### WHAT TO WORK ON
a. Reproduce a part of the notebook code exactly, beginning at the words that have "validation_split = int((const.TRAIN_TEST_SPLIT" and stopping after "start_index=train_split, end_index=validation_split)".
b. Decide whether each statement agrees with the notebook code below, answering yes or no and quoting the deciding words: (i) the word file yields 606102 words; (ii) the validation dataset begins at index 0; (iii) warnings are set to be ignored.

### TEXT EXCERPT

════════════════════

In [1]:
# Standard library imports
import json
import os

from copy import deepcopy
from typing import Iterable, List

# Third party imports
import pandas as pd
import torch
import torch.nn as nn
import tqdm

from nltk.tokenize import word_tokenize

from torch.nn.utils.rnn import pad_sequence
from torch.utils.data import Dataset, DataLoader
from torch.utils.data.sampler import SubsetRandomSampler

from torchtext.data.utils import get_tokenizer
from torchtext.vocab import build_vocab_from_iterator
from torchtext.datasets import multi30k, Multi30k

# Local application imports
import src.constants as const
from src.dataset_utils import yield_tokens, sentence_to_tensor, load_files, build_vocab_transformation, tokenize_source, tokenize_target
from src.training_utils import train_epoch, evaluate, sequential_transforms, tensor_transform
from src.transcription_dataset_single_word import TranscriptionDataset
from src.transformer_model import Seq2SeqTransformer, generate_square_subsequent_mask, create_mask
from src.syllable_splitter import split_word

In [2]:
import warnings
warnings.filterwarnings('ignore')

# Dataset stuff

In [3]:
words_filepath = '/mnt/d/Projects/masters-thesis/data/single_words.txt'

with open(words_filepath, 'r') as f:
    words = f.readlines()
amount_of_words = len(words)

f'{amount_of_words} words loaded'

'606102 words loaded'

In [4]:
vowels_transcription = ['a', 'ʌ', 'ɤ̞',  'ɐ', 'ɔ', 'o', 'u', 'ɛ', 'i']

In [5]:
# Train & test split
sentences_to_use = amount_of_words
train_split = int(const.TRAIN_TEST_SPLIT * sentences_to_use)
validation_split = int((const.TRAIN_TEST_SPLIT + const.TRAIN_VALIDATION_SPLIT) * sentences_to_use)

In [6]:
train_dataset = TranscriptionDataset(words_filepath, tokenization_src=split_word, 
                                     tokenization_tgt=lambda x: split_word(x, vowels_transcription),
                                     start_index=0, end_index=train_split)
validation_dataset = TranscriptionDataset(words_filepath, tokenization_src=split_word,
                                          tokenization_tgt=lambda x: split_word(x, vowels_transcription),
                                          start_index=train_split, end_index=validation_split)

════════════════════

### GIVEN INFORMATION
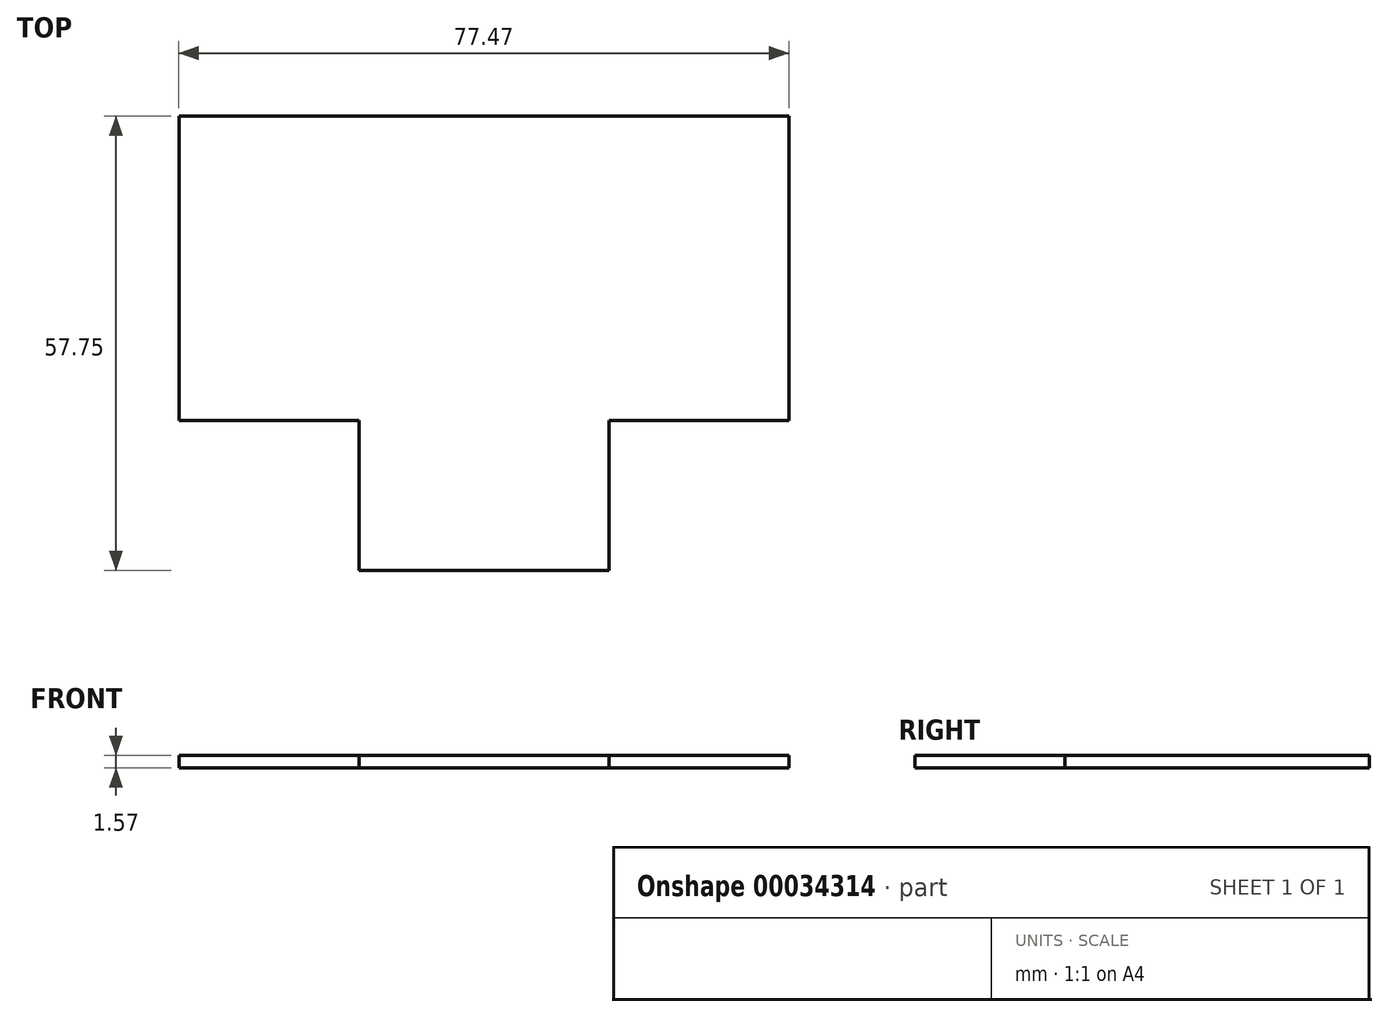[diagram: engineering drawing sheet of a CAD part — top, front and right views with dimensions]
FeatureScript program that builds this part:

════════════════════

### WORKED SOLUTIONS
a.
validation_split = int((const.TRAIN_TEST_SPLIT + const.TRAIN_VALIDATION_SPLIT) * sentences_to_use)

In [6]:
train_dataset = TranscriptionDataset(words_filepath, tokenization_src=split_word, 
                                     tokenization_tgt=lambda x: split_word(x, vowels_transcription),
                                     start_index=0, end_index=train_split)
validation_dataset = TranscriptionDataset(words_filepath, tokenization_src=split_word,
                                          tokenization_tgt=lambda x: split_word(x, vowels_transcription),
                                          start_index=train_split, end_index=validation_split)

b.
(i) Yes: "'606102 words loaded'"
(ii) No: "start_index=train_split, end_index=validation_split"
(iii) Yes: "warnings.filterwarnings('ignore')"